Two Horror Films from Anchor Bay
Circus of Horrors (July 1/11)
Circus of Horrors follows psychotic plastic surgeon Dr. Schuler (Anton Diffring) as he and his two cronies (Jane Hylton's Angela and Kenneth Griffith's Martin) inexplicably take control of a remote circus, with the film subsequently detailing Schuler's ongoing efforts at transforming the circus into a top attraction - which he accomplishes by murdering any and all performers that attempt to leave his employ. Circus of Horrors gets off to an impossibly underwhelming start and only grows more and more tedious as it progresses, as filmmaker Sidney Hayers, working from George Baxt's screenplay, offers up a slow-moving atmosphere that's compounded by the inclusion of decidedly baffling elements (eg Schuler is on the run for deforming a woman yet he goes out of his way to help a little girl; why?) This is hardly as problematic as the mind-numbingly repetitive nature of the film's midsection, however, with the narrative primarily detailing the behind-the-scenes exploits of the circus' various workers (as well as the many, many performances that logically ensue). The movie's increasingly dull atmosphere is perpetuated by its continued emphasis on melodrama, and although Hayers has peppered the proceedings with a few grisly, suspenseful sequences (eg a knife thrower accidentally kills his assistant), Circus of Horrors ultimately comes off as a tedious and downright worthless endeavor that also, on top of everything else, features a bland, frequently unintelligible villain.

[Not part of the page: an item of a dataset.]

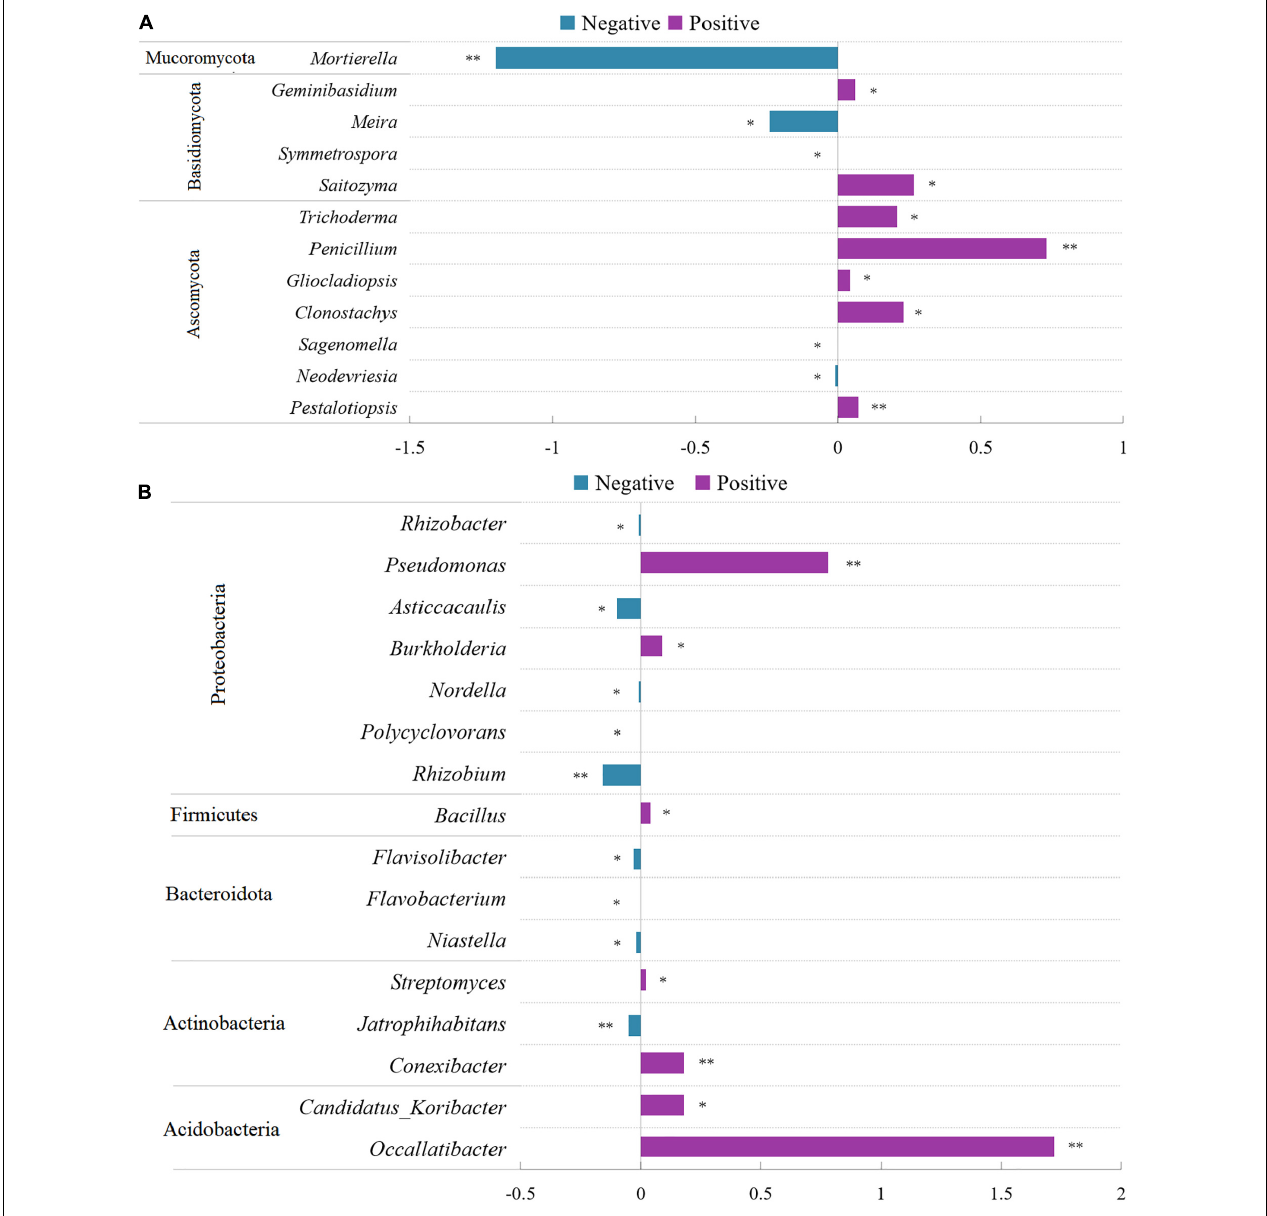
FIGURE 4 | Comparison of fungi (A) and bacterial (B) abundance differences between conditioned and control rhizosphere soils at the genus level. Data are means ± SEs. ∗ p < 0.05, ∗∗ p < 0.01 vs. control soil.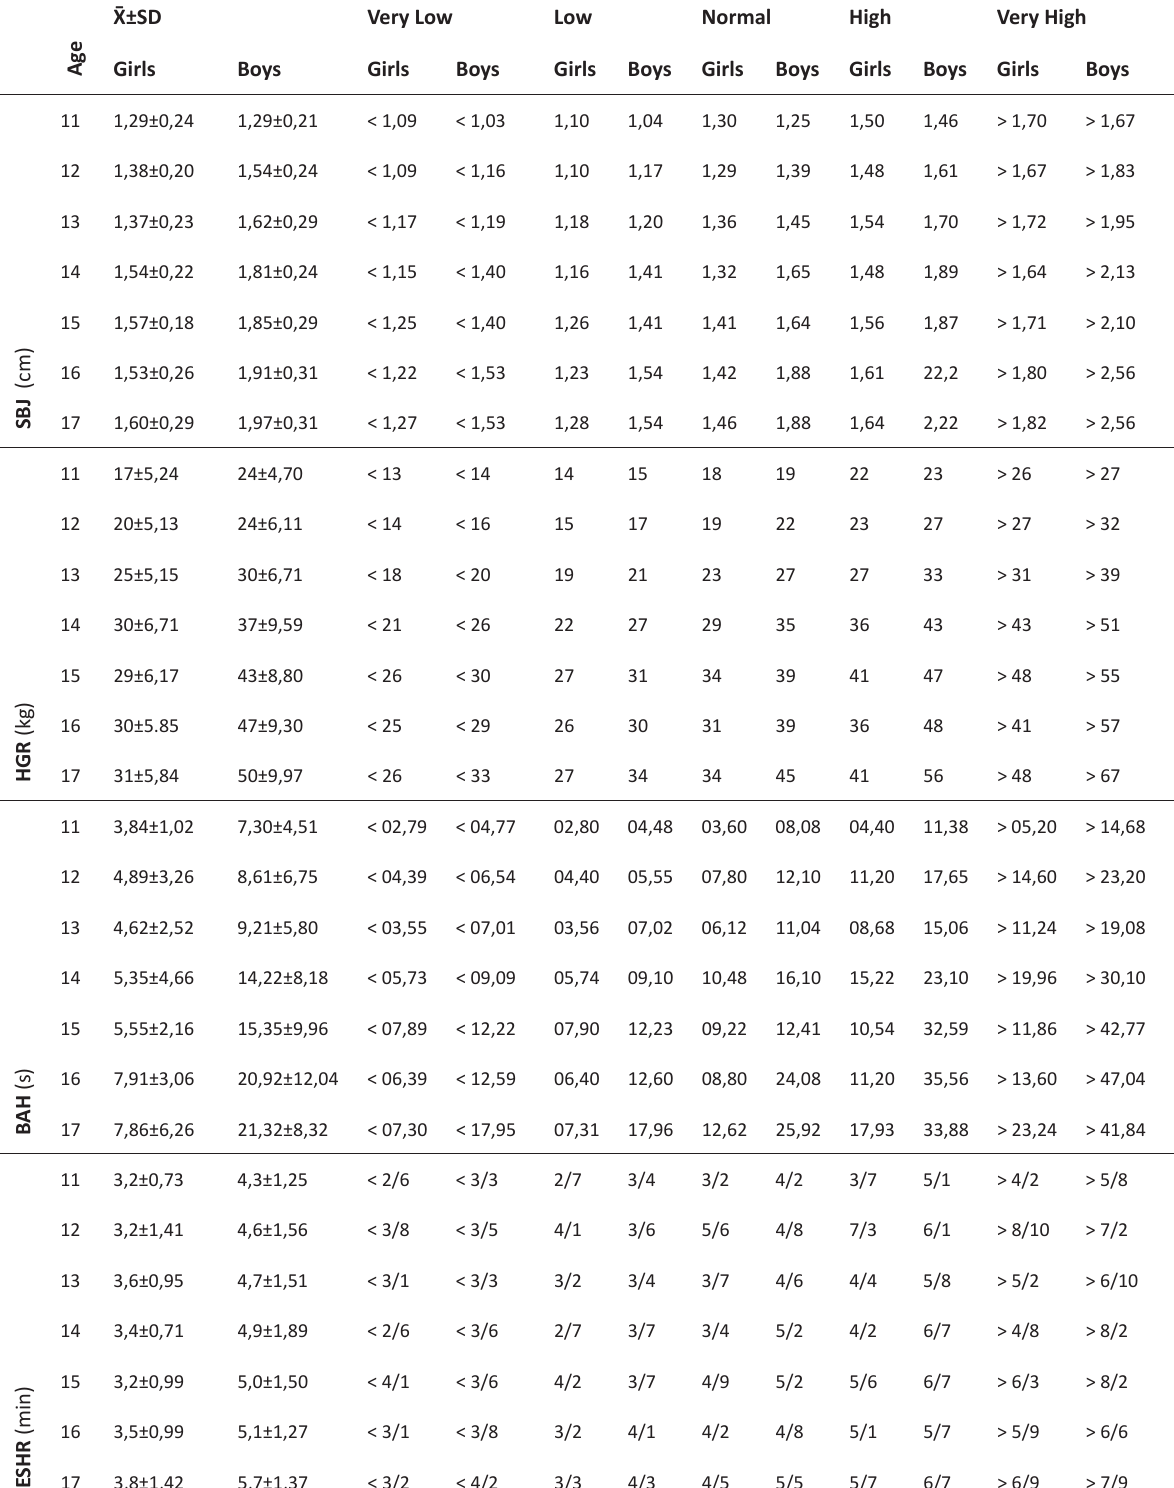
Table 3. Standing Broad Jump, Hand Grip, Bent Arm Hang, 20 Meters Shuttle Run Tests Normative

Cyrus: Mind of A Serial Killer (July 2/11)
Written and directed by Mark Vadik, Cyrus: Mind of A Serial Killer follows an ambitious reporter (Danielle Harris' Maria) as she and her cameraman (Tony Yalda's Tom) arrive in a small town to explore the legacy of a serial killer called the County Line Cannibal. Maria's investigation eventually brings her face-to-face with a man (Lance Henriksen's Emmet) who claims to know the true identity of said psychopath, and the film subsequently explores the origins and modus operandi of the murderous title character (Brian Krause) through a series of flashbacks. It's a fairly strong premise that is, for the most part, employed to pervasively underwhelming effect by Vadik, as there's just never a point at which the viewer is wholeheartedly drawn into the proceedings - with the hands-off vibe exacerbated by Vadik's decision to employ as needlessly deliberate a pace as one can easily recall. And while the movie is, by the standards of the direct-to-video horror scene, relatively well made, Vadik's ongoing difficulties at cultivating an atmosphere of dread ensures that the narrative's more overtly gruesome moments are drained of their impact. (This is to say nothing of the almost uniformly amateurish roster of supporting performances, with Krause's strong work unfortunately an exception rather than the rule.) The end result is a disappointing low-budget endeavor that seems unlikely to appease even the most ardent of horror fans, which is a shame, certainly, given that Vadik has populated the cast with a number of genre-friendly faces (including Doug Jones and Tiffany Shepis).